# DATA FOR THIS TASK

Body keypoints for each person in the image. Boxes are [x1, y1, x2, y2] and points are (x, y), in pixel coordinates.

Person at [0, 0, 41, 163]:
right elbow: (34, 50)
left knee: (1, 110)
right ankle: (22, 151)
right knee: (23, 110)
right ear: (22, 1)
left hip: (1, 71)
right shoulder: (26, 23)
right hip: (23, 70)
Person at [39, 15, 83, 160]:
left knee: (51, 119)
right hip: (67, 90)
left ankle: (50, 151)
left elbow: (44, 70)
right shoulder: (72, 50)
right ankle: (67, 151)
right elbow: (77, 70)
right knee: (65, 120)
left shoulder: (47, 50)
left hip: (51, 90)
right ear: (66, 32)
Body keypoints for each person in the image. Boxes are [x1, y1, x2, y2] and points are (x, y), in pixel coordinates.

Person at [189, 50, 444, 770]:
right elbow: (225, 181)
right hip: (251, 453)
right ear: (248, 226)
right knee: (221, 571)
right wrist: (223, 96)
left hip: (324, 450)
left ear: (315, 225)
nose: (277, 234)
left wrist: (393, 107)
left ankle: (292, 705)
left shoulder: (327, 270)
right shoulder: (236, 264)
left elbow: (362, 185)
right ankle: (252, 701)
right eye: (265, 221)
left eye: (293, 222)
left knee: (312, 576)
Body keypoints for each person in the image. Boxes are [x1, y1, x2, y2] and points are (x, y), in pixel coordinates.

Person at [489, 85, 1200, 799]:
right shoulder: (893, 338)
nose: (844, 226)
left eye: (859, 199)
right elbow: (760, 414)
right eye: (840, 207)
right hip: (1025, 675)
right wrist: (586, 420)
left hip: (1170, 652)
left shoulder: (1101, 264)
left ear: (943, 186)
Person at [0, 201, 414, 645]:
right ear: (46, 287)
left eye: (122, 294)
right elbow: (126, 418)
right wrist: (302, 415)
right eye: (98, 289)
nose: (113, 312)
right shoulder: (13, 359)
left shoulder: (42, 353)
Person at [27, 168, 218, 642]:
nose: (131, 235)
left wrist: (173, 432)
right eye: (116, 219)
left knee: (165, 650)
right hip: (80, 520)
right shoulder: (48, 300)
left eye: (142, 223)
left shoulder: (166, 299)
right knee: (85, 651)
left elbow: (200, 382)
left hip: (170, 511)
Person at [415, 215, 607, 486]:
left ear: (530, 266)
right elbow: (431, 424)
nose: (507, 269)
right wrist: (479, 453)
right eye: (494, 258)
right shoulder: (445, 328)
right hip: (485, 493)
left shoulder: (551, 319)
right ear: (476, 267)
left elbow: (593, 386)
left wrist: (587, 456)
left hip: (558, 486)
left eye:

# AIM OF THE EXERCISE
Output every line above so that it reads exactly as before.

# WRITTEN ANSWER
Body keypoints for each person in the image. Boxes are [x1, y1, x2, y2] and points are (x, y), in pixel coordinates.

Person at [0, 0, 41, 163]:
right elbow: (34, 50)
left knee: (1, 110)
right ankle: (22, 151)
right knee: (23, 110)
right ear: (22, 1)
left hip: (1, 71)
right shoulder: (26, 23)
right hip: (23, 70)
Person at [39, 15, 83, 160]:
left knee: (51, 119)
right hip: (67, 90)
left ankle: (50, 151)
left elbow: (44, 70)
right shoulder: (72, 50)
right ankle: (67, 151)
right elbow: (77, 70)
right knee: (65, 120)
left shoulder: (47, 50)
left hip: (51, 90)
right ear: (66, 32)
Body keypoints for each person in the image. Boxes are [x1, y1, x2, y2] and points are (x, y), in pixel coordinates.

Person at [189, 50, 444, 770]:
right elbow: (225, 181)
right hip: (251, 453)
right ear: (248, 226)
right knee: (221, 571)
right wrist: (223, 96)
left hip: (324, 450)
left ear: (315, 225)
nose: (277, 234)
left wrist: (393, 107)
left ankle: (292, 705)
left shoulder: (327, 270)
right shoulder: (236, 264)
left elbow: (362, 185)
right ankle: (252, 701)
right eye: (265, 221)
left eye: (293, 222)
left knee: (312, 576)
Body keypoints for each person in the image. Boxes are [x1, y1, x2, y2] and points are (x, y), in pixel coordinates.

Person at [489, 85, 1200, 799]:
right shoulder: (893, 338)
nose: (844, 226)
left eye: (859, 199)
right elbow: (760, 414)
right eye: (840, 207)
right hip: (1025, 675)
right wrist: (586, 420)
left hip: (1170, 652)
left shoulder: (1101, 264)
left ear: (943, 186)
Person at [0, 201, 414, 645]:
right ear: (46, 287)
left eye: (122, 294)
right elbow: (126, 418)
right wrist: (302, 415)
right eye: (98, 289)
nose: (113, 312)
right shoulder: (13, 359)
left shoulder: (42, 353)
Person at [27, 168, 218, 642]:
nose: (131, 235)
left wrist: (173, 432)
right eye: (116, 219)
left knee: (165, 650)
right hip: (80, 520)
right shoulder: (48, 300)
left eye: (142, 223)
left shoulder: (166, 299)
right knee: (85, 651)
left elbow: (200, 382)
left hip: (170, 511)
Person at [415, 215, 607, 486]:
left ear: (530, 266)
right elbow: (431, 424)
nose: (507, 269)
right wrist: (479, 453)
right eye: (494, 258)
right shoulder: (445, 328)
right hip: (485, 493)
left shoulder: (551, 319)
right ear: (476, 267)
left elbow: (593, 386)
left wrist: (587, 456)
left hip: (558, 486)
left eye:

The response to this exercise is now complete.